Can you talk to us about how your funded your business?
There are always ways to start a business. I maybe had $100 to my name when I started. So I decided to sell some of my clothing and personal items to a resale shop. I came out with $300. It cost less than $50 to get a fictitious business name at the courthouse. When I did my research of where to sell items online, it turned out that Etsy had the lowest fees for listing items. Everyone discouraged me. However, within the first few weeks, I had over 25 sales. Later, I was gifted my first basic camera and I used it everyday. I watched tutorials online and just kept experimenting. I found Photoshop and Lightroom to be expensive at the time, and difficult to understand. So, I signed up for an online class at community college, and I just kept asking a lot of questions. Many community colleges offer online, inexpensive classes. The best part is that Adobe offers a huge discount to students, so I was able to afford all of the programs. It then became about consistency. Anything you do in life consistently becomes a habit, good or bad. You just have to choose what you want.
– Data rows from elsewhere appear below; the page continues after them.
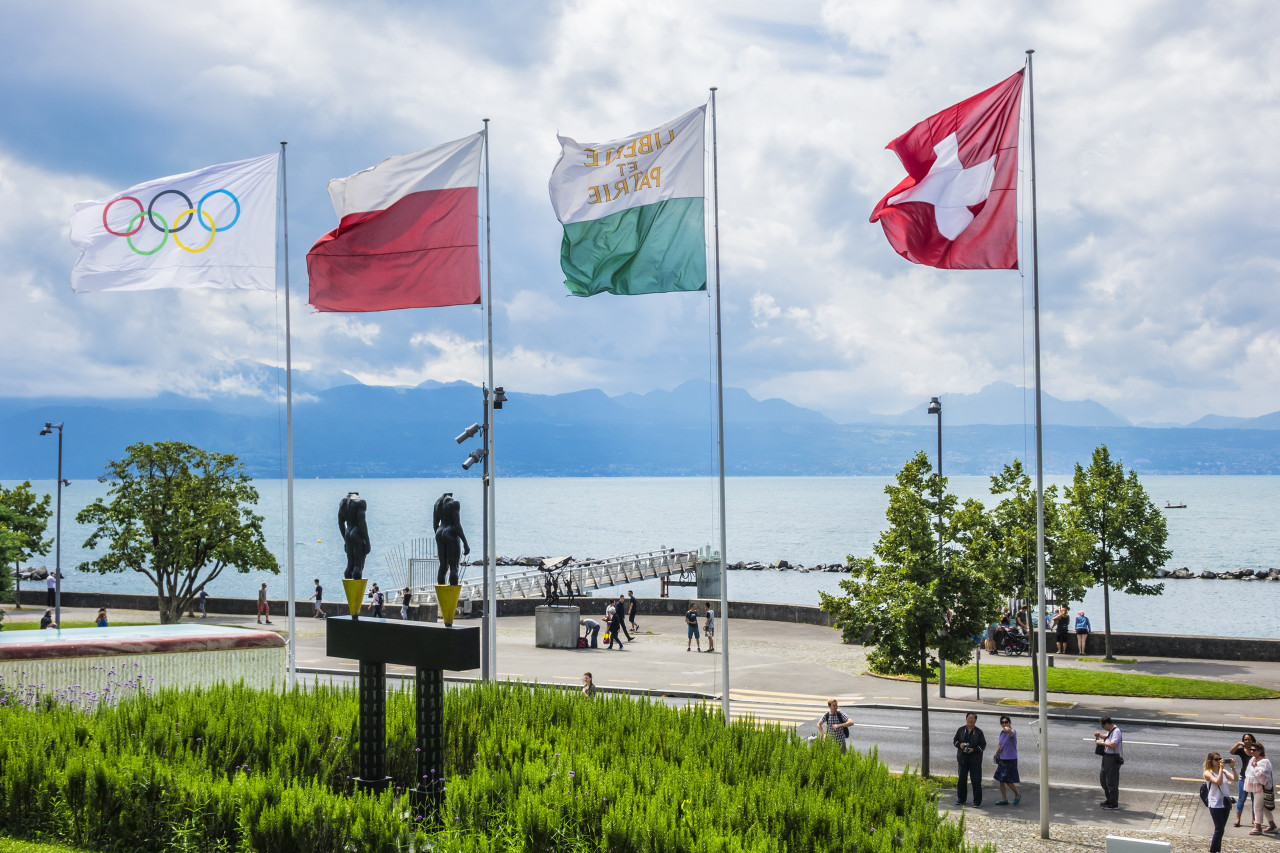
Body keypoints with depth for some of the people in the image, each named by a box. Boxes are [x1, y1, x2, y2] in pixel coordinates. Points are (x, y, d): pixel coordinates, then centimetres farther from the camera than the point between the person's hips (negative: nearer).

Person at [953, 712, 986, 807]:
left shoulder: (979, 732, 1)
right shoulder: (961, 730, 7)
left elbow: (983, 745, 1)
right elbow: (954, 740, 13)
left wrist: (974, 749, -16)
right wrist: (959, 744, -9)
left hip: (975, 759, -2)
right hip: (962, 758, 2)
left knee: (976, 780, -2)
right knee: (962, 779, 7)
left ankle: (977, 801, 5)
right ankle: (961, 799, 19)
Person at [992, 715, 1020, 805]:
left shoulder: (1012, 732, -16)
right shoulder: (1002, 732, 8)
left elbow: (1011, 733, -43)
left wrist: (1008, 730, -67)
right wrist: (998, 749, -1)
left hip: (1011, 760, -8)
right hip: (1002, 759, 8)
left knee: (1008, 780, -5)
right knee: (1001, 780, 9)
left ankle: (1017, 794, 21)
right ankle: (1004, 799, 20)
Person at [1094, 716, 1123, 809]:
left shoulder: (1116, 731, -18)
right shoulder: (1110, 730, 12)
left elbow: (1113, 745, -28)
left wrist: (1102, 743, -16)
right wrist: (1099, 735, 15)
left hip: (1113, 758, -11)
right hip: (1106, 757, 11)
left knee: (1111, 782, -5)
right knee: (1102, 778, 18)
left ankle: (1114, 804, 4)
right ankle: (1109, 800, 29)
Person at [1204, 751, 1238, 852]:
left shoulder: (1224, 771, 9)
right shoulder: (1208, 773, -7)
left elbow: (1235, 779, -5)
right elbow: (1218, 782, -23)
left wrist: (1232, 767, -12)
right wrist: (1221, 768, -21)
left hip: (1225, 804, 6)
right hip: (1215, 805, -6)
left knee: (1220, 829, 11)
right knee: (1219, 829, -8)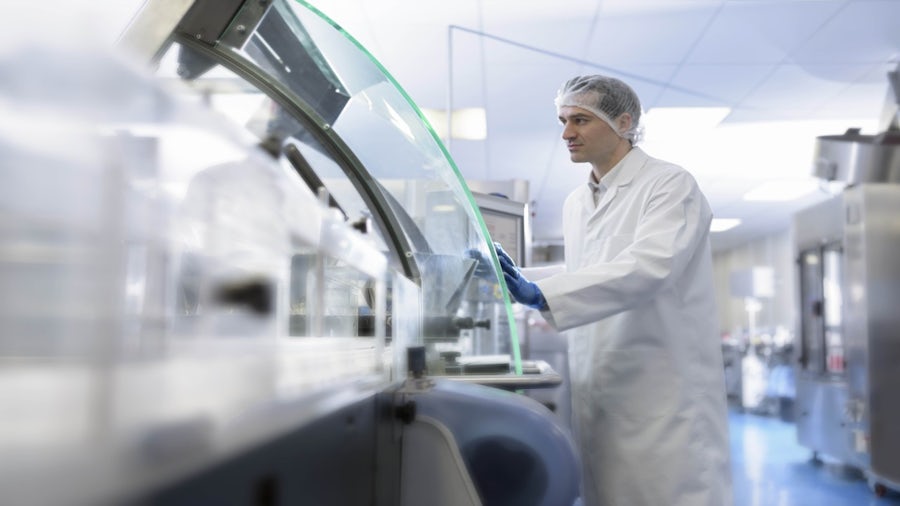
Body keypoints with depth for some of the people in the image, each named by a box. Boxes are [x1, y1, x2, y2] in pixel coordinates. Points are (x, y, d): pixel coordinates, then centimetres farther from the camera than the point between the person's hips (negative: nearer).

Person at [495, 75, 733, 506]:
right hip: (600, 400, 7)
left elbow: (650, 266, -23)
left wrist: (539, 293, -30)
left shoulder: (669, 185, -7)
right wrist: (520, 277, 6)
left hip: (663, 396, -6)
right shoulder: (576, 203, 14)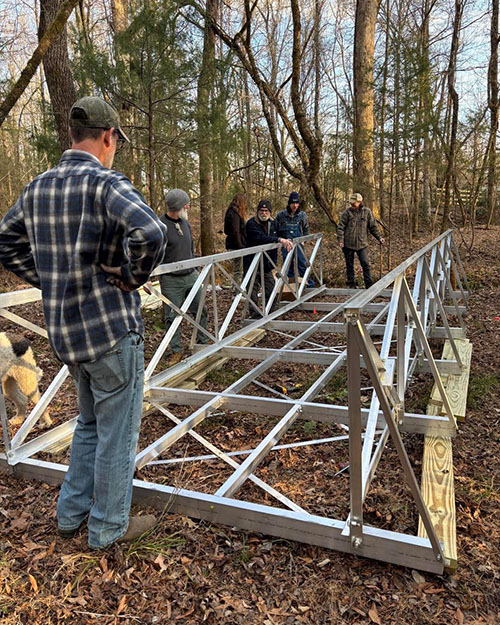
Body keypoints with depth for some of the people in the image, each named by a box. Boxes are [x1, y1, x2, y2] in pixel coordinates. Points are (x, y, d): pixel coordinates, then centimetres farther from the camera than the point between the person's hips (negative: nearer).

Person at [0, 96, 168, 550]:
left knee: (90, 422, 25)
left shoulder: (37, 188, 8)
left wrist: (50, 280, 14)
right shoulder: (107, 184, -16)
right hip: (112, 329, -7)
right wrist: (132, 277, -16)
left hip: (65, 331, 8)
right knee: (117, 431, 9)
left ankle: (72, 512, 38)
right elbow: (151, 232, -33)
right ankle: (109, 527, 26)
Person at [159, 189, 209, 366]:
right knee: (172, 317, 3)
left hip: (191, 276, 6)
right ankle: (176, 351, 17)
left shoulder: (185, 223, 8)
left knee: (200, 311, 11)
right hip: (171, 281, -6)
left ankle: (203, 343, 28)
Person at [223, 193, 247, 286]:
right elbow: (235, 232, -21)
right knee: (238, 271, -4)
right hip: (236, 247, -10)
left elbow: (227, 231, 16)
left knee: (237, 270, 15)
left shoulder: (231, 212, 15)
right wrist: (240, 247, -18)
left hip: (232, 246, 10)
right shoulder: (235, 214, -14)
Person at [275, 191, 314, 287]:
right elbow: (276, 230, 10)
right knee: (288, 265, 6)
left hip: (298, 243, 0)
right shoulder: (281, 215, 0)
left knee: (302, 264, -5)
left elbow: (306, 229, 16)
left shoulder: (302, 215, 3)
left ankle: (310, 284, 3)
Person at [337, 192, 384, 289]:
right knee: (349, 265, 8)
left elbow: (373, 226, 11)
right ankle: (351, 284, 20)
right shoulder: (347, 213, -3)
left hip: (362, 244, 1)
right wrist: (340, 240, -14)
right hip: (348, 244, 0)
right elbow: (340, 227, -4)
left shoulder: (367, 212, 3)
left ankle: (369, 285, 3)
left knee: (366, 264, -4)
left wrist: (379, 237, 5)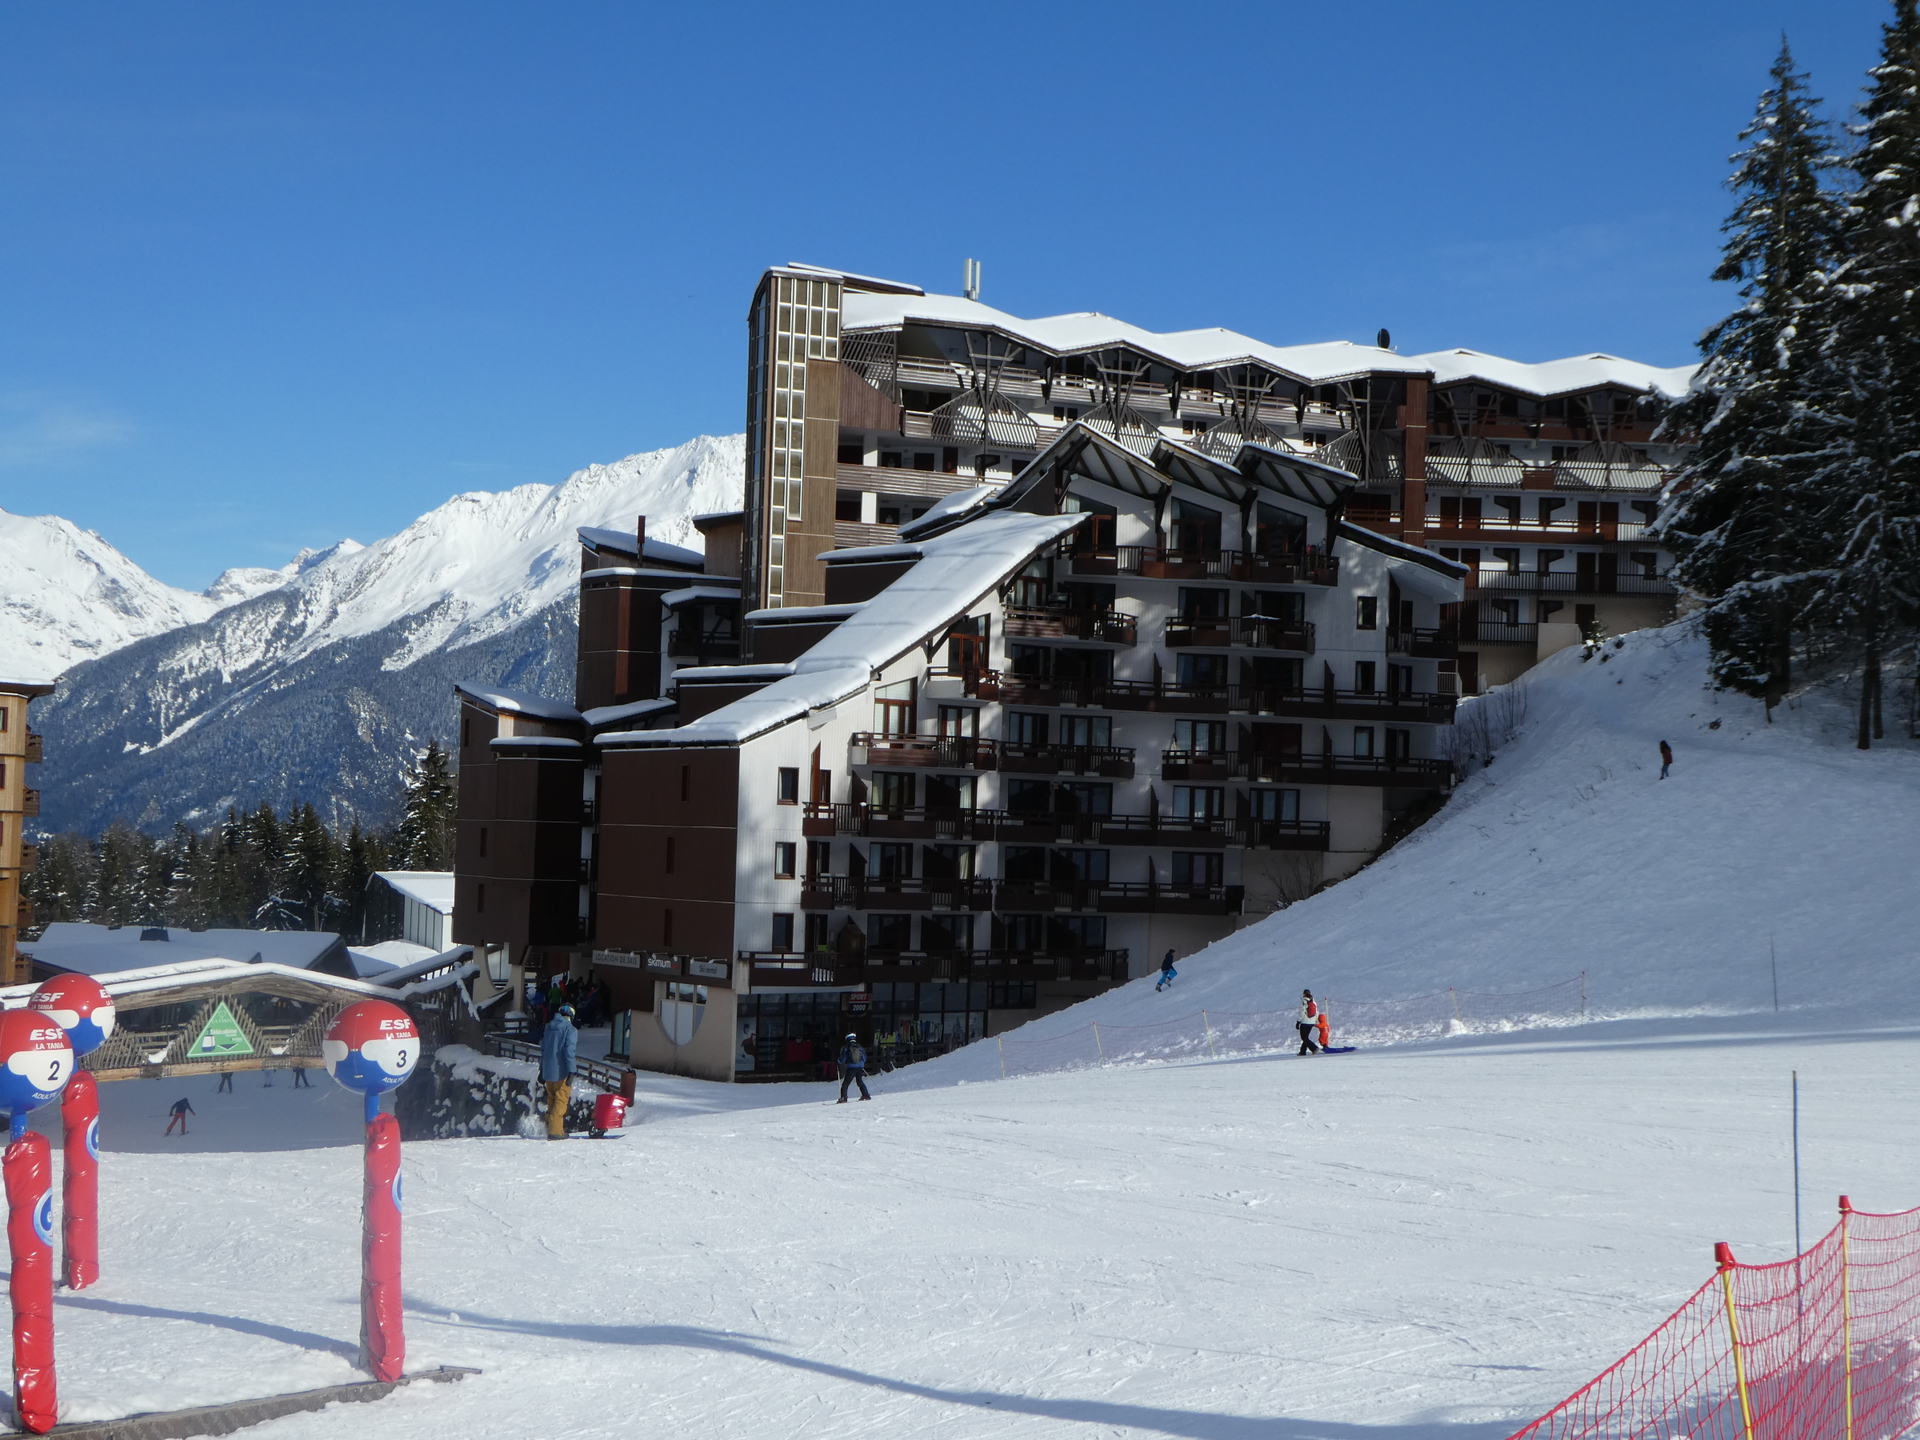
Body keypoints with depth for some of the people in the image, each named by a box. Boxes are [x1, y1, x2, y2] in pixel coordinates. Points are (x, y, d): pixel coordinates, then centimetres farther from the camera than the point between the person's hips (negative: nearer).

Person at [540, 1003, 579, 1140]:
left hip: (548, 1072, 7)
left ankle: (552, 1128, 19)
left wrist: (542, 1070, 24)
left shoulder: (549, 1028, 13)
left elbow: (543, 1050, 18)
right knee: (561, 1101, -3)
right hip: (561, 1072, -7)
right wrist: (571, 1072, -19)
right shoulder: (570, 1030, -8)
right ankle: (555, 1131, -8)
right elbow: (569, 1051, -17)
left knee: (552, 1100, 17)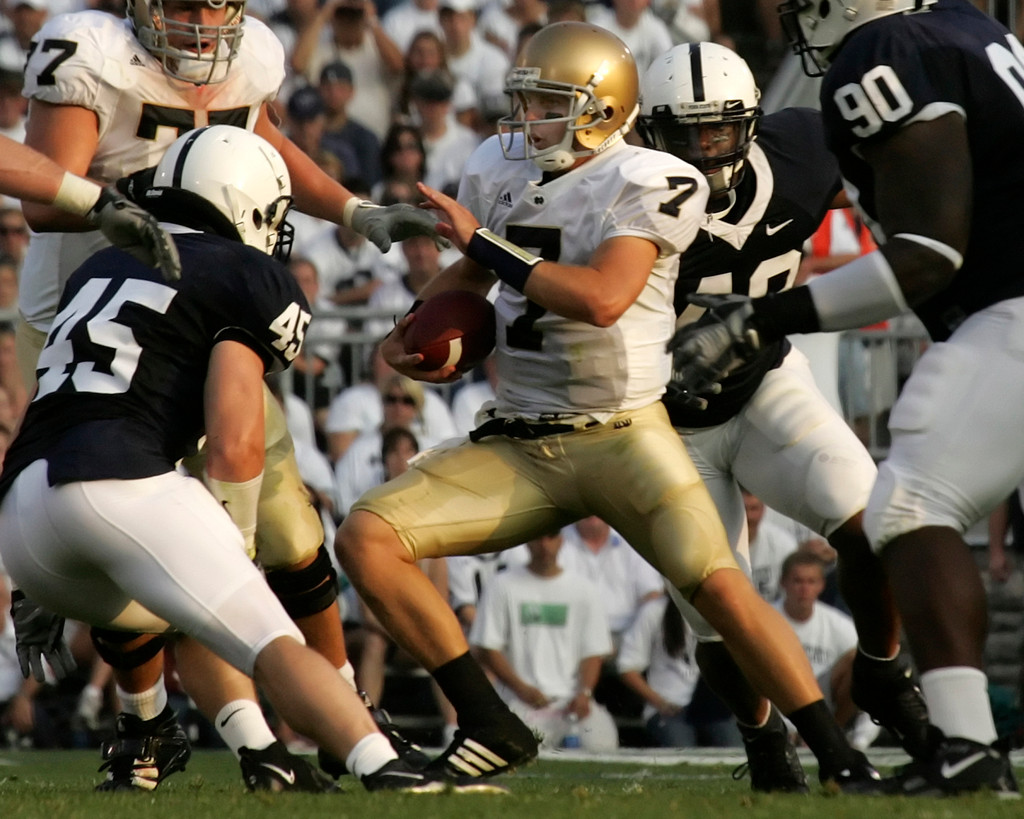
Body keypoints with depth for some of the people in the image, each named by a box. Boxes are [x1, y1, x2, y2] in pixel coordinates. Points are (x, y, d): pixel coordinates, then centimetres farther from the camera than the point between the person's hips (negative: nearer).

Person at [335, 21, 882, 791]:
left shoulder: (648, 183, -12)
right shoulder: (501, 168, 8)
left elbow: (602, 298, -27)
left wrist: (485, 241, -20)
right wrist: (413, 328, 13)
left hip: (623, 434, -6)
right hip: (518, 448, 6)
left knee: (720, 586, -22)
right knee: (367, 538, -9)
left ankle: (841, 758, -8)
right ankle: (489, 729, -2)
I was tired of working for corporations that didn’t appreciate my artistry or value my time. Starting a business, even if it meant failing was better than going to a job that I hate everyday. Freedom and peace is so much more valuable than job security. Don’t get me wrong… it’s vital to have income, but don’t give up your dream just because of fear. Keep the mundane job or get creative until you feel confident enough to believe in yourself. Those mundane jobs actually help to acquire so many skills. For example: social skills, sales, organization, leadership, financial, managerial, and always new perspective. Without new perspective, it’s almost impossible to evolve and create.